INTEC   05402
INSTITUTO DE DESARROLLO TECNOLOGICO PARA LA INDUSTRIA QUIMICA
Unidad Ejecutora - UE
congresos y reuniones científicas
Título:
Particle Size Distribution from Combined Light Scattering Measurements. A Neural Network Approach for Solving the Inverse Problem
Autor/es:
STEGMAYER, G.S.; CHIOTTI, O.A.; GUGLIOTTA, L.M.; VEGA, J.R.
Lugar:
La Coruña (España)
Reunión:
Congreso; IEEE International Conference on Computational Intelligence for Measurement Systems and Applications (CIMSA); 2006
Resumen:
A method is proposed for estimating the particle size distribution (PSD) of a latex with particle diameters in the submicrometer  range, from combined elastic light scattering (ELS) and dynamic light scattering (DLS) measurements.

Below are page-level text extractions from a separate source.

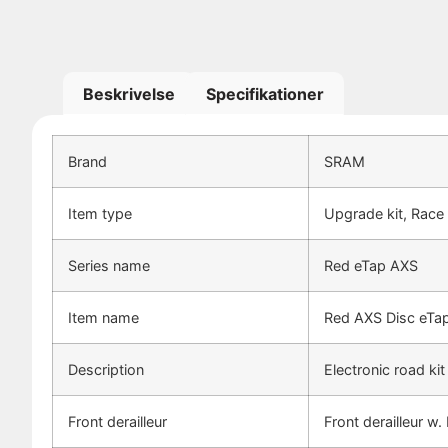
Beskrivelse
Specifikationer
Brand
SRAM
Item type
Upgrade kit, Race
Series name
Red eTap AXS
Item name
Red AXS Disc eTa
Description
Electronic road kit
Front derailleur
Front derailleur w.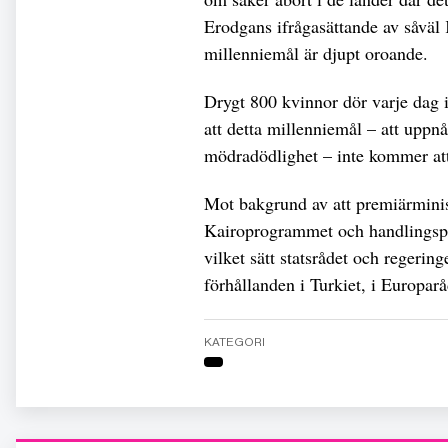
Erodgans ifrågasättande av såvä
millenniemål är djupt oroande.
Drygt 800 kvinnor dör varje dag
att detta millenniemål – att upp
mödradödlighet – inte kommer att
Mot bakgrund av att premiärminist
Kairoprogrammet och handlingspl
vilket sätt statsrådet och regerin
förhållanden i Turkiet, i Europarå
KATEGORI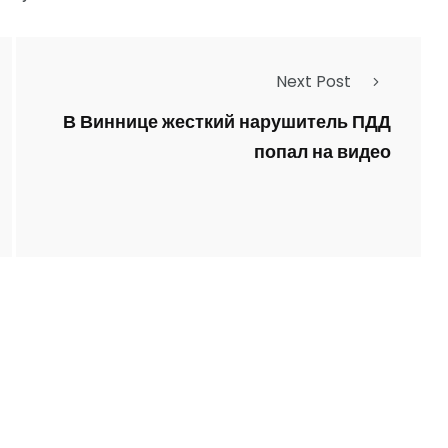
Next Post
В Виннице жесткий нарушитель ПДД
попал на видео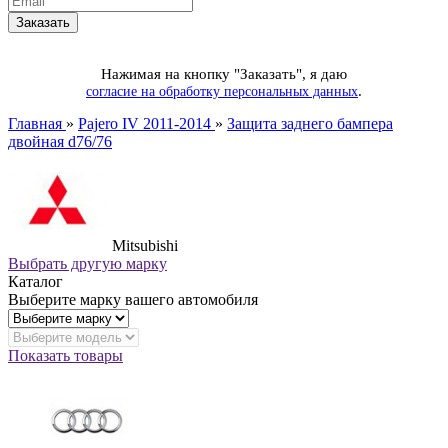
Нажимая на кнопку "Заказать", я даю
.
согласие на обработку персональных данных
Главная
»
Pajero IV 2011-2014
»
Защита заднего бампера
двойная d76/76
Mitsubishi
Выбрать другую марку
Каталог
Выберите марку вашего автомобиля
Показать товары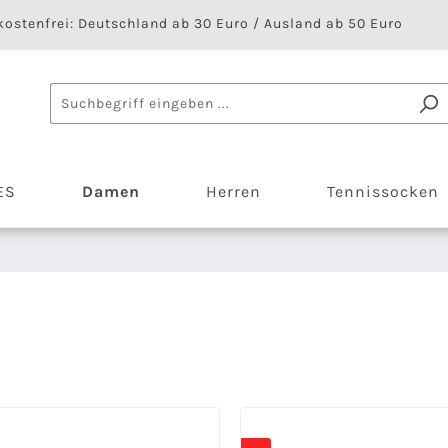
ostenfrei: Deutschland ab 30 Euro / Ausland ab 50 Euro
ES
Damen
Herren
Tennissocken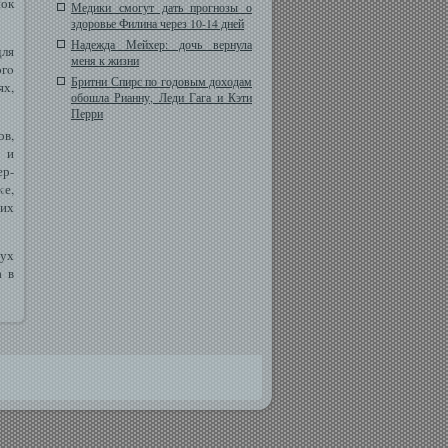
нок
Медики смогут дать прогнозы о
здоровье Филина через 10-14 дней
Надежда Мейхер: дочь вернула
для
меня к жизни
οгο
Бритни Спирс по годовым доходам
ях,
обошла Рианну, Леди Гага и Кэти
Перри
ов,
я и
ер-
κе,
κих
вух
а в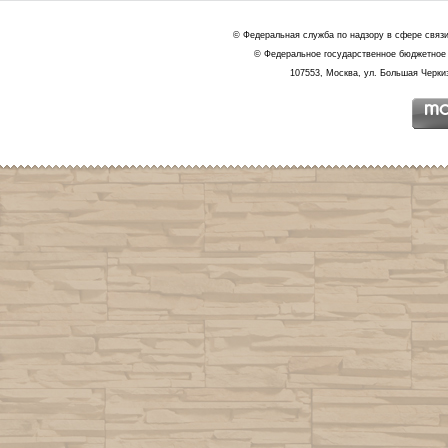
© Федеральная служба по надзору в сфере связ
© Федеральное государственное бюджетное 
107553, Москва, ул. Большая Черкиз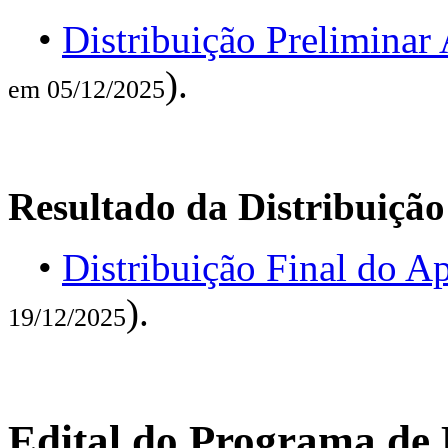
•
Distribuição Prelimina
).
em 05/12/2025
Resultado da Distribuição
•
Distribuição Final do 
).
19/12/2025
Edital do Programa de 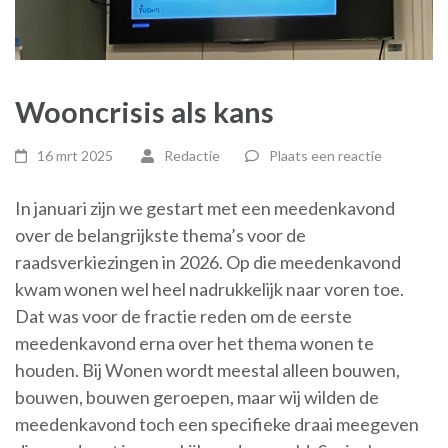
Wooncrisis als kans
16 mrt 2025
Redactie
Plaats een reactie
In januari zijn we gestart met een meedenkavond
over de belangrijkste thema’s voor de
raadsverkiezingen in 2026. Op die meedenkavond
kwam wonen wel heel nadrukkelijk naar voren toe.
Dat was voor de fractie reden om de eerste
meedenkavond erna over het thema wonen te
houden. Bij Wonen wordt meestal alleen bouwen,
bouwen, bouwen geroepen, maar wij wilden de
meedenkavond toch een specifieke draai meegeven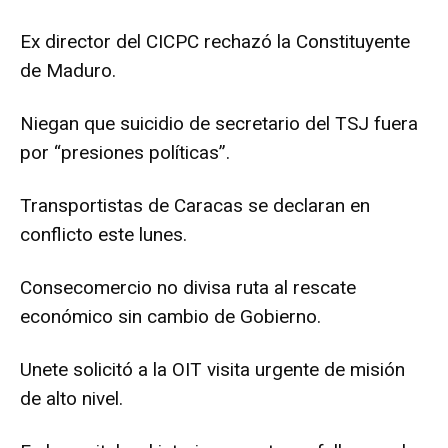
Ex director del CICPC rechazó la Constituyente
de Maduro.
Niegan que suicidio de secretario del TSJ fuera
por “presiones políticas”.
Transportistas de Caracas se declaran en
conflicto este lunes.
Consecomercio no divisa ruta al rescate
económico sin cambio de Gobierno.
Unete solicitó a la OIT visita urgente de misión
de alto nivel.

The method is implemented through a general regression neural network (GRNN), that estimates the PSD from the ELS measurement carried out at several angles together with the average diameters of the PSD predicted by the DLS measurement at the same angles. The GRNN was trained with several measurements simulated on the basis of typical asymmetric PSDs. The ability of the trained GRNN was tested on the basis of two synthetic examples. The estimated PSDs are more accurate than those obtained through standard numerical techniques for ‘ill-conditioned’ inverse problems.